Après avoir obtenu une DUT génie chimique et une licence de chimie-physique à l’université de Caen ainsi qu’un master physico-chimie des matériaux à l’université Bordeaux, Edouard Boivin a soutenu sa thèse le 24 Novembre 2017, à l’université de Picardie Jules Verne (UPJV) devant un Jury composé de Florent Boucher (DR, IMN, Président), Alain Demourgues (DR, ICMCB, rapporteur), Christine Martin (DR, CRISMAT, rapporteur), Olivier Mentré (DR, UCCS, examinateur) et Montse Casas-Cabanas (CR, CIC-energiGUNE, examinateur).

Cette thèse, effectuée entre le Laboratoire de Réactivité et de Chimie des Solides (LRCS, UMR 7314, Amiens) et l’Institut de Chimie de la Matière Condensée de Bordeaux (ICMCB, UMR 5026, Bordeaux), sous la direction de Christian Masquelier (Pr, UPJV-LRCS), de Jean-Noël Chotard (MCF, UPJV-LRCS) et de Laurence Croguennec (DR, CNRS-ICMCB) s’intitule « Cristallochimie de phosphates de vanadium comme électrodes positives de batteries Li-ion et Na-ion ».

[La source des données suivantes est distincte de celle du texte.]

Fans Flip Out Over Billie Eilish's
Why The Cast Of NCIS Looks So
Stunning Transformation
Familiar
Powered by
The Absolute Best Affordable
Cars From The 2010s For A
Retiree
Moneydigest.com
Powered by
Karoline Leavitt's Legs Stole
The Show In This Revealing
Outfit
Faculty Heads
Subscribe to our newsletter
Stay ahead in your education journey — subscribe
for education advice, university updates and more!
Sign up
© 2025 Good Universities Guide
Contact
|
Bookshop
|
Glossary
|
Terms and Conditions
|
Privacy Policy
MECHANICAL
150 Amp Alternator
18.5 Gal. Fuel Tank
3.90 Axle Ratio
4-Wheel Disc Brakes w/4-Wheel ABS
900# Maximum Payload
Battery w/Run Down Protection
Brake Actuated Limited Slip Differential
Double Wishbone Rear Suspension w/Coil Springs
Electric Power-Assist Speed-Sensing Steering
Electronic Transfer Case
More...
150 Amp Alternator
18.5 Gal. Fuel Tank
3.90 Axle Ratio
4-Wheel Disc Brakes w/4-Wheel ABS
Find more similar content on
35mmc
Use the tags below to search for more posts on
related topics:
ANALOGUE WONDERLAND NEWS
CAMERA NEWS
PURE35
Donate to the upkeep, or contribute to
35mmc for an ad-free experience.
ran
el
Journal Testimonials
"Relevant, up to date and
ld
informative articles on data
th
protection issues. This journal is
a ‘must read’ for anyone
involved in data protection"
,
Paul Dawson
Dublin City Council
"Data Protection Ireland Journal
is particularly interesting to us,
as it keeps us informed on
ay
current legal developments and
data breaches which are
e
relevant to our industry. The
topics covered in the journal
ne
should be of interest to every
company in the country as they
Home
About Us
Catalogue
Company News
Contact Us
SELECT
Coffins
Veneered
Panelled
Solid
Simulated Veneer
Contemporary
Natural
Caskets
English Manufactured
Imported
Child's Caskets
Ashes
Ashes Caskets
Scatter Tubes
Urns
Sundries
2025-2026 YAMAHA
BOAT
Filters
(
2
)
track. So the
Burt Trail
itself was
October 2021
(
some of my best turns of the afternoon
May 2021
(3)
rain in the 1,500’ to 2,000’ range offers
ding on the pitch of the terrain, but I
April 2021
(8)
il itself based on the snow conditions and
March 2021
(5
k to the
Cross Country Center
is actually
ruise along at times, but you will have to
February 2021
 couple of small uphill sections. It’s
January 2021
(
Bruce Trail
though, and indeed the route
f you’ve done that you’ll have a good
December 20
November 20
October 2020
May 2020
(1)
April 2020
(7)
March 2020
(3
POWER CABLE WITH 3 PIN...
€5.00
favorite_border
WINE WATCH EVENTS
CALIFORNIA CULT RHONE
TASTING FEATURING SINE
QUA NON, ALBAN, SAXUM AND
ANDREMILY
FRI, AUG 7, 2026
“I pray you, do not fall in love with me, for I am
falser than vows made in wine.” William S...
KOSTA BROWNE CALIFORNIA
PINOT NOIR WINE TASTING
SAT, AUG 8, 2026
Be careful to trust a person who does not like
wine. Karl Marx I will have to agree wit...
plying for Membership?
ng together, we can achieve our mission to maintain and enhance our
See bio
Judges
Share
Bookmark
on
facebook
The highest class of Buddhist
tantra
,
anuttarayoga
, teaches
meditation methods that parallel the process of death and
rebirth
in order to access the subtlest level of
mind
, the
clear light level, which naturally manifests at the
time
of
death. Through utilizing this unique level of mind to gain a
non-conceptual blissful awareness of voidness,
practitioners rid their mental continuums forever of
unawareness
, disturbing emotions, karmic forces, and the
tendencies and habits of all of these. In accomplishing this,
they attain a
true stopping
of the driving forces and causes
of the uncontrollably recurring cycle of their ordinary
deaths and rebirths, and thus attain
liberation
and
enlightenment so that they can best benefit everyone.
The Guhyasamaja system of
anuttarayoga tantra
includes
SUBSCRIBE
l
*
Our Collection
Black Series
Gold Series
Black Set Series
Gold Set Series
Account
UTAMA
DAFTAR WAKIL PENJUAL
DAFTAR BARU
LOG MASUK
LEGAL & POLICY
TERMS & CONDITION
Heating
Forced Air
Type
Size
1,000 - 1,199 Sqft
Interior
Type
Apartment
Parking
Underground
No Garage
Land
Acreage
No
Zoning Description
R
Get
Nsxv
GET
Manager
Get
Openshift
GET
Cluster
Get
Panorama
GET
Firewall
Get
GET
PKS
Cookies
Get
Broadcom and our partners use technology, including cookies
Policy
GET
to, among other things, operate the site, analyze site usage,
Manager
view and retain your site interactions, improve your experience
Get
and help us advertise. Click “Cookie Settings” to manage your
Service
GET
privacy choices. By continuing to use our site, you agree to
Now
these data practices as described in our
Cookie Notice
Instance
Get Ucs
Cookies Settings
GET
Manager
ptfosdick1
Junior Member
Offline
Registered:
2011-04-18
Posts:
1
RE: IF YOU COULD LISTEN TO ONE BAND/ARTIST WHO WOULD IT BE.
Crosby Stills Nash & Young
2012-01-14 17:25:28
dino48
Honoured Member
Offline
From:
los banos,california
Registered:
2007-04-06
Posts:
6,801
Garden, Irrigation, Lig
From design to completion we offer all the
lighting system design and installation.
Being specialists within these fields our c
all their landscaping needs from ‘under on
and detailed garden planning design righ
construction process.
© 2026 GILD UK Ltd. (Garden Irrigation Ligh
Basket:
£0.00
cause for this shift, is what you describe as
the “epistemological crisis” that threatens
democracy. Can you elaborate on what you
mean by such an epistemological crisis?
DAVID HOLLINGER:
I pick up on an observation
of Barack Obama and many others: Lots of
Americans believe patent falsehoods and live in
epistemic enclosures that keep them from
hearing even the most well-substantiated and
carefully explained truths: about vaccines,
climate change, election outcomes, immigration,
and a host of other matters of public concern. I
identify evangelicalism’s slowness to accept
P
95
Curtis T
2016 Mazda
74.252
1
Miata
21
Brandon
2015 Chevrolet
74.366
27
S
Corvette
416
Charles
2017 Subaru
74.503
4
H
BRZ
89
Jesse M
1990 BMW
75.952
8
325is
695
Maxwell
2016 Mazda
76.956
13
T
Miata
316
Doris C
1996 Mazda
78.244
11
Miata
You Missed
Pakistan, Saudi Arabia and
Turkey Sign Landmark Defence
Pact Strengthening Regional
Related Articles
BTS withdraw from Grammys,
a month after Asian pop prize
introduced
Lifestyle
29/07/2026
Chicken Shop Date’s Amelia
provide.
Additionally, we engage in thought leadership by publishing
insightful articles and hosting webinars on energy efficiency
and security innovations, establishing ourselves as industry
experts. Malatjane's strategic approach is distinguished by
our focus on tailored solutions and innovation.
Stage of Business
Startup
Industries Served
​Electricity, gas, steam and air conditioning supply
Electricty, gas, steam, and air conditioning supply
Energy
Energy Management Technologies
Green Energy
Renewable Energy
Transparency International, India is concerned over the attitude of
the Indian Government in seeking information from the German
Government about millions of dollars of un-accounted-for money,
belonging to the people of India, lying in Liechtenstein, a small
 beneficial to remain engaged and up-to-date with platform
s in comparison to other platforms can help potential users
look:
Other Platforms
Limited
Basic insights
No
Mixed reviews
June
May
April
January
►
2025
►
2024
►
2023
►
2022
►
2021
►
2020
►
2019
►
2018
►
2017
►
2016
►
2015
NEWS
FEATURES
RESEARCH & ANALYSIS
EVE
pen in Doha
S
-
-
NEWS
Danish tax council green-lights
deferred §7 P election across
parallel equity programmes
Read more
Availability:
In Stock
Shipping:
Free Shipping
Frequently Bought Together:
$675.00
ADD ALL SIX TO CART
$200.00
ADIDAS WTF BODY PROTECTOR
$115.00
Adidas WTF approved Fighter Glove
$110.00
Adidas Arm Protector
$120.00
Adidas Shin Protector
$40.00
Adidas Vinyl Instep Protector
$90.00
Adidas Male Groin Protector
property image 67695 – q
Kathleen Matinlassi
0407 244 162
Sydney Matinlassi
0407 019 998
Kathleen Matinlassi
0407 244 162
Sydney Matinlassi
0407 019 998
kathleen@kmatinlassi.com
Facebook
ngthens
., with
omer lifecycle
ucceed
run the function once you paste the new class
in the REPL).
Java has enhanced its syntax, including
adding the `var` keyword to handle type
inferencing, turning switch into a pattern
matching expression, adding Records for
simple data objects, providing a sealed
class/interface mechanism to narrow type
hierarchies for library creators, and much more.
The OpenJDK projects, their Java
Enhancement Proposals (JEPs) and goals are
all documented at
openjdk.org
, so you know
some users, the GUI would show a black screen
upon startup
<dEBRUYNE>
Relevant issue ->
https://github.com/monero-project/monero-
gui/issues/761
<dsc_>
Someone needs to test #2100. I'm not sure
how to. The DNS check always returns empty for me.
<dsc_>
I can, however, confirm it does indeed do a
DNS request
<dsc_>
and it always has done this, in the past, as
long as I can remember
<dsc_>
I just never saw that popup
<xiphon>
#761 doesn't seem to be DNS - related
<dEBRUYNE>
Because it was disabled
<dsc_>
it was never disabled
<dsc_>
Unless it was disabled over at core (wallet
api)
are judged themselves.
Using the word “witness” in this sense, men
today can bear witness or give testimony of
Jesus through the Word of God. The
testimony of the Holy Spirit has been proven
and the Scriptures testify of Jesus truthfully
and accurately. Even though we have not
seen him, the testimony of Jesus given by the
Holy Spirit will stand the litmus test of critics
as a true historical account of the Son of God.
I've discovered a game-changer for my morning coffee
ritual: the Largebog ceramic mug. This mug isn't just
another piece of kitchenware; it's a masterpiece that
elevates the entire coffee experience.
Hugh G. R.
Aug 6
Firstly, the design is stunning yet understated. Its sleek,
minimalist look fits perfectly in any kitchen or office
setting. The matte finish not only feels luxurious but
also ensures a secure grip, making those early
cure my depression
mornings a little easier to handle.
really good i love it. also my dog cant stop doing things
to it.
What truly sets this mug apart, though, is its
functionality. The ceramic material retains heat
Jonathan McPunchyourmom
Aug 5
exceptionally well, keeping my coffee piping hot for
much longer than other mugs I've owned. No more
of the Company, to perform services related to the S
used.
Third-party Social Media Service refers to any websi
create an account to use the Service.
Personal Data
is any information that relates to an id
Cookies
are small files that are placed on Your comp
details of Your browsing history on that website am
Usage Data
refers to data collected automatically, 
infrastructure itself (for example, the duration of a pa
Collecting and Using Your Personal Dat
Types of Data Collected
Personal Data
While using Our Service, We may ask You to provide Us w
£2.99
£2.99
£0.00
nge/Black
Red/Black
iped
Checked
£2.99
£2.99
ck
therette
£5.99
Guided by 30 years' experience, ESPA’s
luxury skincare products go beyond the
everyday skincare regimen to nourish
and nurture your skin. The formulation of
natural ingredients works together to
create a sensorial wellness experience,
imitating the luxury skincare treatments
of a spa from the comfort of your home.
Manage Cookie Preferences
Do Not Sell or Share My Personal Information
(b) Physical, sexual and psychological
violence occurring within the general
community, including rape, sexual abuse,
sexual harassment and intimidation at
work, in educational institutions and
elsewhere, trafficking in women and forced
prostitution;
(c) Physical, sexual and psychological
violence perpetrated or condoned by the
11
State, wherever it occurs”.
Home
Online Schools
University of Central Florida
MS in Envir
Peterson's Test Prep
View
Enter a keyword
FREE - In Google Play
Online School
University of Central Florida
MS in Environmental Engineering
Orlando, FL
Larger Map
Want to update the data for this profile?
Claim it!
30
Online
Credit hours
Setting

Ce travail de thèse a eu pour but d’explorer de nouveaux phosphates de vanadium (principalement de structure Tavorite) et de revisiter certains déjà bien connus. Les synthèses de compositions ciblées ont, premièrement, été réalisées selon des procédures variées (voies tout solide, hydrothermale, sol-gel) afin de stabiliser d’éventuelles phases métastables et d’ajuster la microstructure impactant fortement les performances électrochimiques de tels matériaux. Ces composés ont ensuite été décrits en détails, dans leurs états originaux, depuis leurs structures moyennes, grâce aux techniques de diffraction (DRX sur poudres ou sur monocristaux et DN) jusqu’aux environnements locaux, en utilisant des techniques de spectroscopie (RMN, XAS, IR et Raman). Par la suite, les diagrammes de phases et les processus d’oxydoréduction impliqués au cours de l’insertion/extraction de lithium dans/depuis ces matériaux ont été étudiés grâce à des techniques operando (DRX et XAS). La compréhension de ces mécanismes permet de mettre en évidence les raisons des éventuelles limitations électrochimiques de ces composés : La synthèse de nouveaux matériaux (composition, structure, microstructure) peut maintenant être développée afin de contrepasser ces limitations et de tendre vers de meilleures performances. Ces études révèlent, entre autres, que la versatilité de la chimie du vanadium avec un large nombre de degrés d’oxydation (depuis V2+ à V5+), stabilisés dans des environnements très différents (depuis très réguliers jusqu’à très distordus), ouvre la voie vers la formation de nouveaux matériaux dont les contraintes imposées par le champ cristallin offrent des propriétés électrochimiques attractives.

Ces travaux, déjà récompensés par « le 1er prix de thèse de la société chimique de France, section Hauts-de-France » (et maintenant celui de la division chimie du solide de la SCF), ont donné lieu à 6 publications déjà parues (ainsi que 2 autres en cours de finalisation) et ont été communiqués au cours de différents évènements nationaux (3) et internationaux (4) au travers de contributions orales (5) ou par affiches (4).
Dans les travaux précédemment résumés, les performances des matériaux en batteries Li(Na)-ion sont uniquement dues à l’activité électrochimique du métal de transition. Toutefois, il est possible de stocker davantage d’énergie en impliquant des réactions électrochimiques mettant en jeu les anions. En effet, récemment, l’activation réversible du couple O2-/(O2)n- a été mis en évidence dans des oxydes de métaux de transition 4d (Ru) et 5d (Ir). Cependant, le coût et la masse de ces métaux sont un frein à leur utilisation à grande échelle : Il est nécessaire de revenir à des systèmes réels à bases de métaux 3d. Mais comment activer la formation et stabiliser les trous sur l’oxygène au voisinage de métaux 3d, moins électronégatifs que leurs homologues 4d et 5d ? C’est à cette problématique que je tente de répondre au cours de mon post-doctorat dans le département des matériaux de l’université d’Oxford (Royaume-Uni), dans le groupe de Peter G. Bruce.